* Fragmento
━━━
En fin, que ya Cristo se goza, come y canta, en el huerto de su amada; ambos se gustan, se admiran y se atraen, anticipando así el don del cielo, que se presenta como olor (de santidad), color (visión beatífica) y comida (banquete del reino). Pero no olvidemos que la amada aun está en camino, y necesita auxilios, porque teme los cierzos, y necesita el viento bueno...

(Resumen del comentario de San Juan de la Cruz y de Xabier Pikaza)

martes, 2 de febrero de 2021

NUEVAS MIRADAS AL CÁNTICO (3): EL AMADO, EL COSMOS, LA NOCHE, LA CENA

 

Las estrofas 14 y 15 del poema Cántico, las comenta juntas San Juan de la Cruz; no encontraremos en la literatura castellana unos versos más comentados o citados que estos, hermosos y trascendentes, cargados de misterio. La paloma, que ha roto el viejo vuelo, ya no mira a las aguas engañosas, sino al ciervo, y en su herida de amor busca y encuentra, deslumbrada, todo el cosmos. Es un motivo universal de la cultura religiosa humana: unir amor y cosmos, recreación y redescubrimiento de la Realidad, desde la mirada enamorada que descubre la presencia plena del amado en todas las cosas. 

"Mi amado, las montañas/los valles solitarios nemorosos/las ínsulas extrañas/los ríos sonorosos/el silbo de los aires amorosos".

 La mujer enamorada, en vuelo de amor, mira y sabe decir lo que ha mirado, redescubriendo el lenguaje: dice y crea, recrea a Dios en todas las cosas; ella ve el amor y canta, ya sin verbos de pregunta o duda, sin conjunciones, adverbios o preposiciones. Sólo hay sustantivos y adjetivos: la realidad hermosa del mundo que aparece desde arriba, llena de luz a los ojos del alma enamorada. Después que lo deja todo, vuelvo a encontrarlo enriquecido por los ojos y presencia del amado, que ya es suyo

"Y en este dichoso día, no solamente se le acaban al alma sus ansias vehementes y querellas de amor que antes tenía, mas, quedando adornada de los bienes que digo, comiénzale un estado de paz y deleite y de suavidad de amor, según se da a entender en las presentes canciones, en las cuales no hace otra cosa sino contar y cantar las grandezas de su Amado, las cuales conoce y goza en él por la dicha unión del desposorio. Y así, en las demás canciones siguientes ya no dice cosas de penas y ansias, como antes hacía, sino comunicación y ejercicio de dulce y pacífico amor con su Amado, porque ya en este estado todo aquello fenece" (CB 14-15,2).
━━━
* Filas
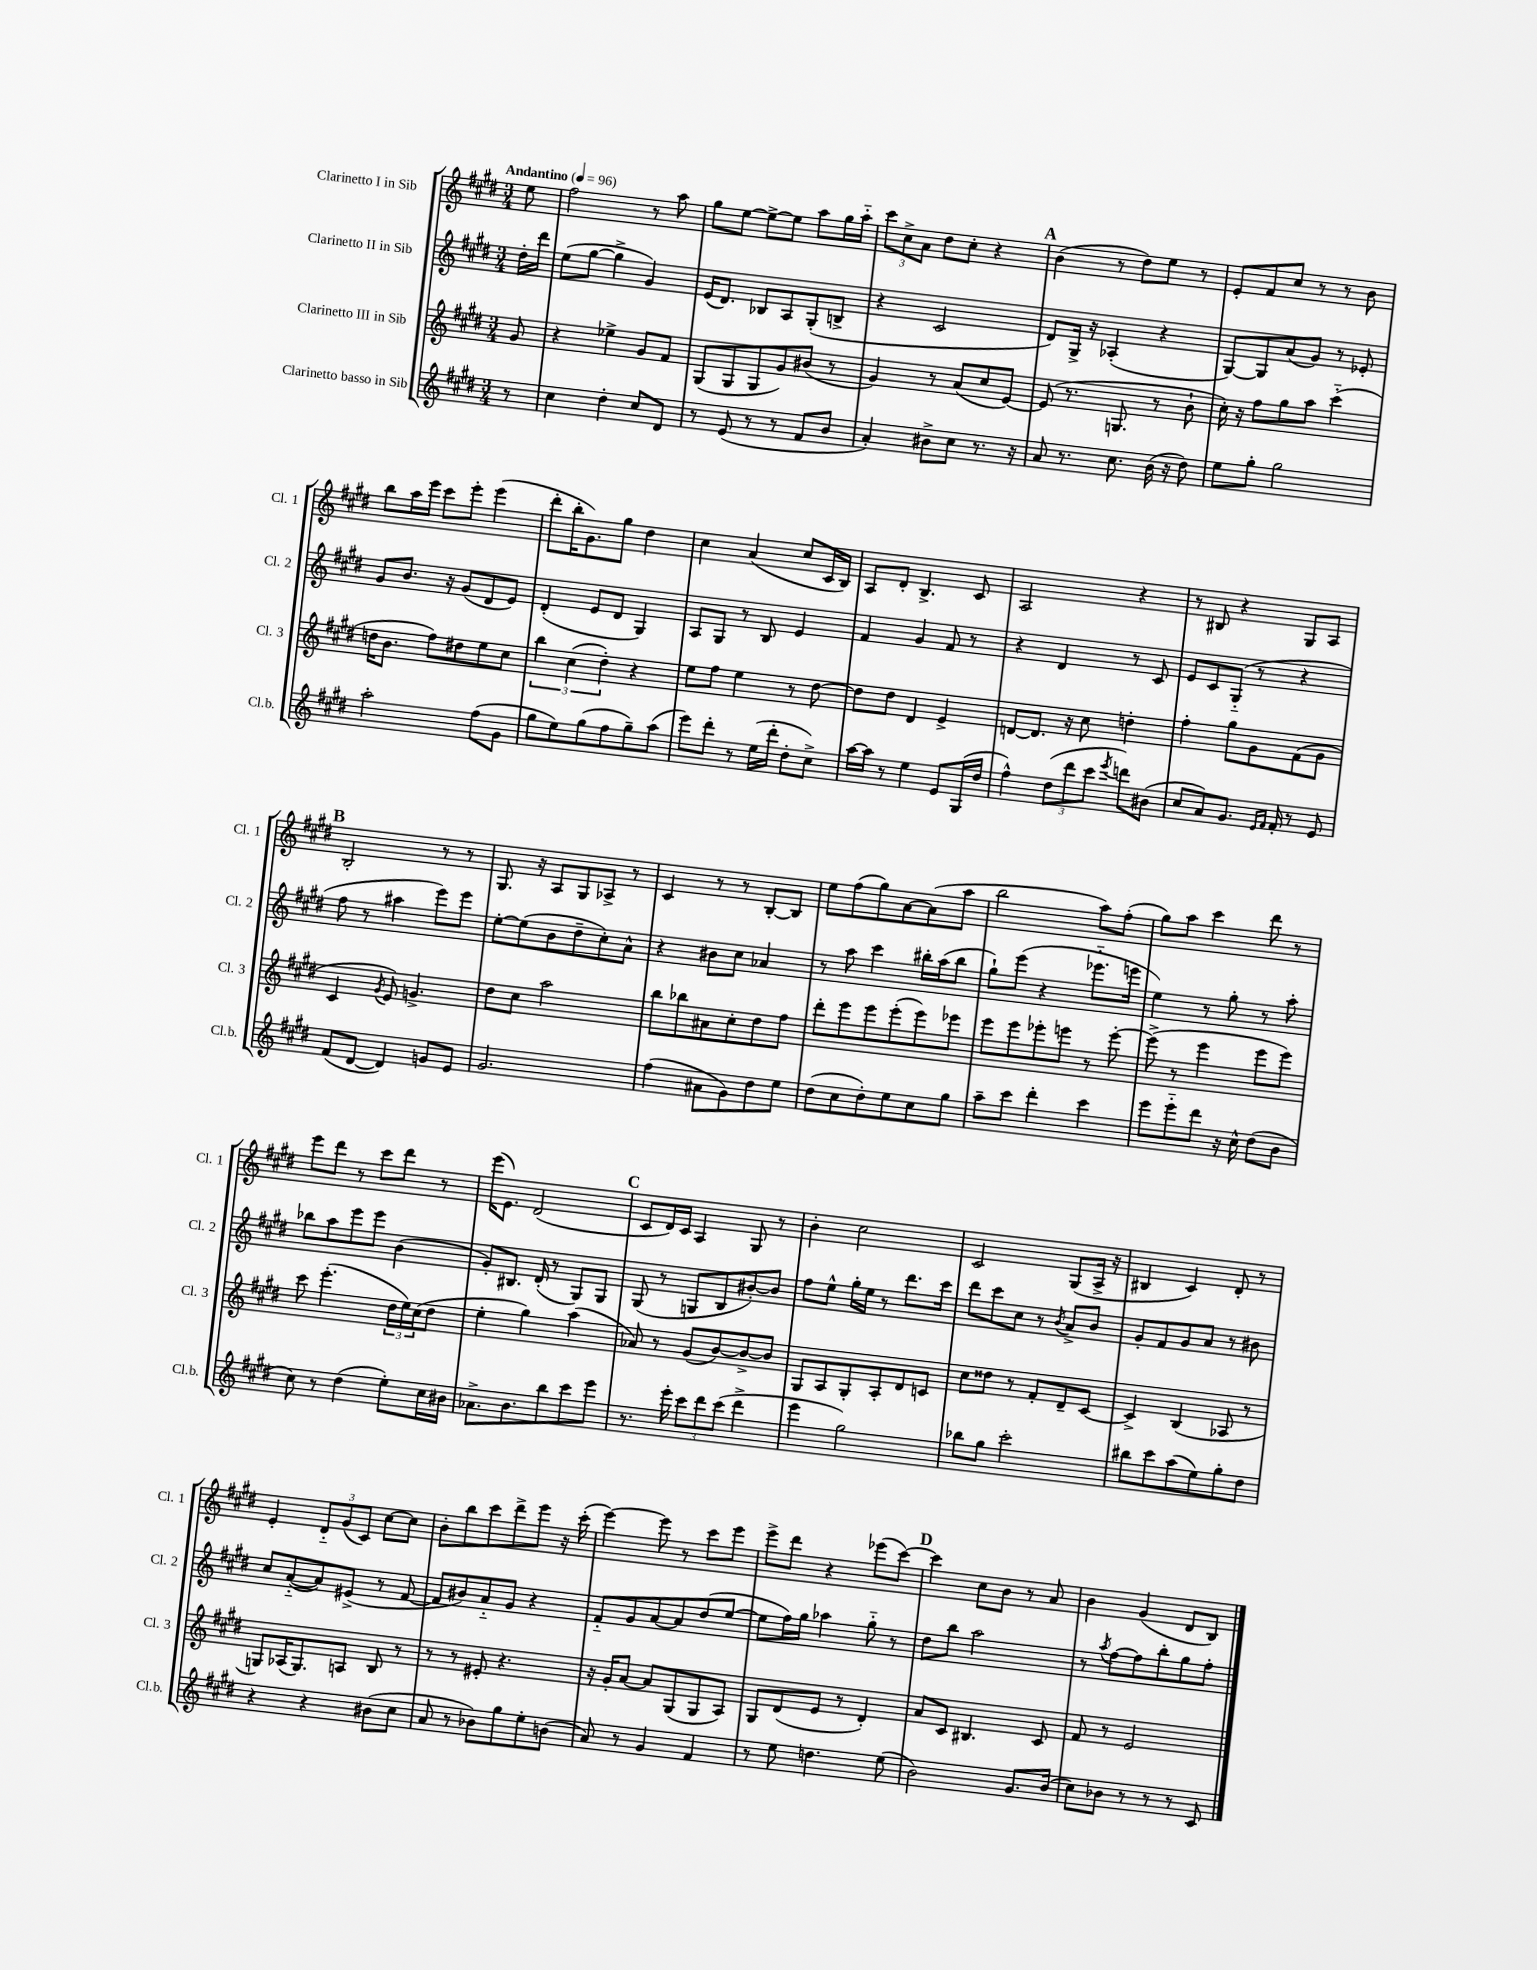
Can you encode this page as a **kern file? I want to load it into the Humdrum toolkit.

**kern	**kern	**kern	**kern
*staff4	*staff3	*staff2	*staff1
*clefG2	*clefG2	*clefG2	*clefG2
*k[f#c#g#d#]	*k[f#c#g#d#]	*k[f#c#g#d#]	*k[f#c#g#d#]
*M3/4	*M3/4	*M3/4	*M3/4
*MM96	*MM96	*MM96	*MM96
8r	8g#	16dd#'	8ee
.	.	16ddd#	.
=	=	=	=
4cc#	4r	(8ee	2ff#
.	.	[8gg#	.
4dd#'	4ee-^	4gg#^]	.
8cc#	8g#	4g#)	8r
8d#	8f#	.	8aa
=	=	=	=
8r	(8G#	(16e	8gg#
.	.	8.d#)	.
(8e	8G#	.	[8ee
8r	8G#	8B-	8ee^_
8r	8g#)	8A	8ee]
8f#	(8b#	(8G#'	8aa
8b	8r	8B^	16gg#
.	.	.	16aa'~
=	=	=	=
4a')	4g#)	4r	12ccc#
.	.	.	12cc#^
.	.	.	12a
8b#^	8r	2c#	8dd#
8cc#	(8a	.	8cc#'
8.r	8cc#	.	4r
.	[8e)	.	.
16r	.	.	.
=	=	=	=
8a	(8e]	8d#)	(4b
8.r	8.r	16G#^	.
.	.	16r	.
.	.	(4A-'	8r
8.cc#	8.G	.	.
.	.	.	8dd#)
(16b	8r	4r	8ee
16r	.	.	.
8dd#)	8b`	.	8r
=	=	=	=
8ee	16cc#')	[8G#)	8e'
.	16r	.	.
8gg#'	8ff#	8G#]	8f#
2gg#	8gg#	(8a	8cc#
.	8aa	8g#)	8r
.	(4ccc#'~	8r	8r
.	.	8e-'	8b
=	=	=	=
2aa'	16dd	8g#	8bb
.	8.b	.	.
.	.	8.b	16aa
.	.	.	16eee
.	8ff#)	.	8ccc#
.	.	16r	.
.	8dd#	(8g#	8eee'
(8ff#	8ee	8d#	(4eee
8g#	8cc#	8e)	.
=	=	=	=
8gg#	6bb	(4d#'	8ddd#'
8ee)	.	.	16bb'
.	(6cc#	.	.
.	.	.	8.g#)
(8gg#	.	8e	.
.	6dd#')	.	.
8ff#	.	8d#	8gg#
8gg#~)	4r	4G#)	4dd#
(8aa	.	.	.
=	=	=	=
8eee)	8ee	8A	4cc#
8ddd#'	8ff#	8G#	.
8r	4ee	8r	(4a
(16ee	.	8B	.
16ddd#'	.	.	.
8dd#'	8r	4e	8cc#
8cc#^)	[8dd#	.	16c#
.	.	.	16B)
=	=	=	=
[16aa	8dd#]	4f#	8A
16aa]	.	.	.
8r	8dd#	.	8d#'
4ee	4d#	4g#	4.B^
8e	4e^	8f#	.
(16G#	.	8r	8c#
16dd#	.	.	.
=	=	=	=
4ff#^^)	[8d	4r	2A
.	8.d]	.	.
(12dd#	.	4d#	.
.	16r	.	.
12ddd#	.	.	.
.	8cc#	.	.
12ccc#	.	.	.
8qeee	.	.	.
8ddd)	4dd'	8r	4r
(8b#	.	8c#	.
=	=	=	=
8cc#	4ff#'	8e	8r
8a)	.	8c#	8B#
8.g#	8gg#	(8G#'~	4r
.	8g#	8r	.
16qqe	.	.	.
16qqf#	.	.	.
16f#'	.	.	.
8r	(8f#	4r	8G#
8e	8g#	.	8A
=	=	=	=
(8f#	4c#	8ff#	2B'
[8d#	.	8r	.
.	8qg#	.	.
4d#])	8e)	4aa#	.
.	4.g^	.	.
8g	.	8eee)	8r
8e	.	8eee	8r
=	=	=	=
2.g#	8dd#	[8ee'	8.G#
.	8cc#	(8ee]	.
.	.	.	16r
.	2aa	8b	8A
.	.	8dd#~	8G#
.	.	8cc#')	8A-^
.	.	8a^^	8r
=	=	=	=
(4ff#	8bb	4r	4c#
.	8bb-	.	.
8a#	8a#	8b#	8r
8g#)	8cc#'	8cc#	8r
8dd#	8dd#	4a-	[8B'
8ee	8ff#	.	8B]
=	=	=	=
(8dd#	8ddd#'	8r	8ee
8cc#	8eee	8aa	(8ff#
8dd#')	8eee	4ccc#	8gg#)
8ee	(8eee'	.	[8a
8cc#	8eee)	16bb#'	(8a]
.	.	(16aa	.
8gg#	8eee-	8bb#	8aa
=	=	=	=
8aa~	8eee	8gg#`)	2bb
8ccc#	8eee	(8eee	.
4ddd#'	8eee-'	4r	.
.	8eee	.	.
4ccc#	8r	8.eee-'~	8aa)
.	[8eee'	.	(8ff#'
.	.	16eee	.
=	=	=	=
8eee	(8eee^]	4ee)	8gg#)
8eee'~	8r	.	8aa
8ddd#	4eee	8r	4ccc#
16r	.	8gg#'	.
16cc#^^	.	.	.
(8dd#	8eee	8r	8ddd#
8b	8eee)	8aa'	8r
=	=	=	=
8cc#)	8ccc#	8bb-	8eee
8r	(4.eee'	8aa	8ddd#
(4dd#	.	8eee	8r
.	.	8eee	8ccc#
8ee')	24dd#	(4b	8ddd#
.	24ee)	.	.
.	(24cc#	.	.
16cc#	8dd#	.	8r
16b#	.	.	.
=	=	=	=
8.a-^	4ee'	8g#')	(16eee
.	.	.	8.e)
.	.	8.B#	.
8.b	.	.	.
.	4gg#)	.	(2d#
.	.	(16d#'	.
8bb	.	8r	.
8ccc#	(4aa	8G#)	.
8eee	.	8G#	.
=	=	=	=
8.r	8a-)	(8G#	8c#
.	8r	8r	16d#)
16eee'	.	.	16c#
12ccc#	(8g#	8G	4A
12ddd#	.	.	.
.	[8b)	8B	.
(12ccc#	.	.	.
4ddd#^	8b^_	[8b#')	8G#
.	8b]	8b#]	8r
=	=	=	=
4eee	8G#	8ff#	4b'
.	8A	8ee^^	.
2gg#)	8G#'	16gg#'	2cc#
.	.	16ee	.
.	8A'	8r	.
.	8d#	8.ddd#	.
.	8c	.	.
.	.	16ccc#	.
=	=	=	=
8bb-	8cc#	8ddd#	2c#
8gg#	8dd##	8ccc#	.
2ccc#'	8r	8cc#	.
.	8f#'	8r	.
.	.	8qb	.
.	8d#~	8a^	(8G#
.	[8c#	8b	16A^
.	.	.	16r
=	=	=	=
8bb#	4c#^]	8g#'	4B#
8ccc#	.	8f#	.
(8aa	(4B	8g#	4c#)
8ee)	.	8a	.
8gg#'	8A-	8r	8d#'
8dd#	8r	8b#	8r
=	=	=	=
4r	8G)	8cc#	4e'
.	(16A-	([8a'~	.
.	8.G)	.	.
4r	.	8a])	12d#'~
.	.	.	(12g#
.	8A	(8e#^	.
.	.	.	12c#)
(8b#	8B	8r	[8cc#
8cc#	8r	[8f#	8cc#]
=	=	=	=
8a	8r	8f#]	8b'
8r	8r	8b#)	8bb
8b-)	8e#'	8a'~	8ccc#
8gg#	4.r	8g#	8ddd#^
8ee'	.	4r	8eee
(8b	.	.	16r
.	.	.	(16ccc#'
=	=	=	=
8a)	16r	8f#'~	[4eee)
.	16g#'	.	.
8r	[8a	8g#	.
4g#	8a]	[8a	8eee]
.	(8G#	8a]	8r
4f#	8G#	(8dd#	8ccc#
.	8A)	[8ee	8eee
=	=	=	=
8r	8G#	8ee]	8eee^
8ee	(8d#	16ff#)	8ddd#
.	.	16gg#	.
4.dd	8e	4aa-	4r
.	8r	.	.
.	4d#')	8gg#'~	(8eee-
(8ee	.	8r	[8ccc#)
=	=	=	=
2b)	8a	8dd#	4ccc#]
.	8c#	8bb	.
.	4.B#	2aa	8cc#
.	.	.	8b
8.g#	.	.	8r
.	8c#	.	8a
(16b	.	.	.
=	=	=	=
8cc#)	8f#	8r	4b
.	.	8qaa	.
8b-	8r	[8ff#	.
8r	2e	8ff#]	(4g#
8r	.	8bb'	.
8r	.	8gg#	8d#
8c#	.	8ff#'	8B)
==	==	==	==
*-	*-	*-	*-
━━━
* Lista de tareas
**1)** Extrae del texto sobre el Cántico el pasaje que empieza en las palabras "NUEVAS MIRADAS AL" y termina después de "todas las cosas.".
**2)** Según el texto sobre el Cántico, ¿qué estrofas del poema comenta juntas San Juan de la Cruz?
**3)** Prosigue el texto sobre el Cántico a partir de su última oración.

* Respuestas del ejercicio
**1)**
NUEVAS MIRADAS AL CÁNTICO (3): EL AMADO, EL COSMOS, LA NOCHE, LA CENA

 

Las estrofas 14 y 15 del poema Cántico, las comenta juntas San Juan de la Cruz; no encontraremos en la literatura castellana unos versos más comentados o citados que estos, hermosos y trascendentes, cargados de misterio. La paloma, que ha roto el viejo vuelo, ya no mira a las aguas engañosas, sino al ciervo, y en su herida de amor busca y encuentra, deslumbrada, todo el cosmos. Es un motivo universal de la cultura religiosa humana: unir amor y cosmos, recreación y redescubrimiento de la Realidad, desde la mirada enamorada que descubre la presencia plena del amado en todas las cosas.

**2)** Las estrofas 14 y 15.

**3)**
Al llamarle amado, y no darle un nombre particular, el alma está ligando su persona al que ha encontrado; es vida fundante de su vida, meta de sus afanes y ansias, entregándole lo que tiene y lo que es. Le llama mío, porque le pertenece, y le hace suyo, dándole su vida, descubriendo y recibiendo de él todas las cosas. El amado (Dios) transforma de tal modo los ojos y experiencia del amante que éste encuentra y redescubre así el conjunto de las cosas.  Todo se hace Dios en ese plano, todo se hace amado; y no porque el amado se rebaje, sino al contrario, la experiencia de amor ensancha el corazón, dilata la mirada, y permite descubrir lo divino en cada criatura. 

Si en el libro bíblico, la amada describe al amado de cuerpo entero (Cantares 5, 5-16), aquí San Juan de la Cruz introduce el cosmos como cuerpo del amado, el cuerpo cósmico. No desprecia o sustituye lo corporal físico humano, sino que lo amplía y eleva. El amado está ahí, como presencia insustituible, llenando nuestros ojos, enriqueciéndonos.

En los números 6, 7, 8.... el comentario va describiendo las montañas, los valles, las ínsulas y los ríos, y repitiendo un estribillo: Eso es mi amado para mí. No ahonda mucho, ni trata de explicar el símbolo, que se despliega y revela él mismo; la naturaleza misma se presenta como lugar y espacio, expresión y hondura de la experiencia de amor compartida. Es el amado quien señala y dirige al amante, con su amor, al mundo, haciéndole  descubrir todas las cosas; todo lo que aquí se dice ya no pertenece sólo al amado: montañas, valles, ínsulas, aires, somos él y yo, tú, nosotros, vinculados en encuentro de amor.

San Juan de la Cruz no respeta acá la famosa división de los cuatro elementos (tierra, agua, fuego y aire), sino que habla de montañas y valles, de ínsulas y ríos: el mundo en su altura y en su hondura, la soledad y el fluir. Así llegamos al último verso de la primera estrofa: el silbo de los aires amorosos: "entonces se dice venir el aire amoroso: cuando sabrosamente hiere, satisfaciendo al apetito del que deseaba el tal refrigerio; porque entonces se regala y recrea el sentido del tacto, y con este regalo del tacto siente el oído gran regalo y deleite en el sonido y silbo del aire". 

El amor es un susurro, una palabra que llega sobre el viento; por eso he de estar preparado, como Elías: no son el terremoto, el incendio, o el huracán los que expresan el valor de mi existencia. Soy hombre verdadero si escucho, con reverencia y decisión enamorada, el silbo suave de los aires amorosos.


Veamos entonces la siguiente canción: " La noche sosegada/en par de los levantes de la aurora/la música callada/la soledad sonora/la cena que recrea y enamora".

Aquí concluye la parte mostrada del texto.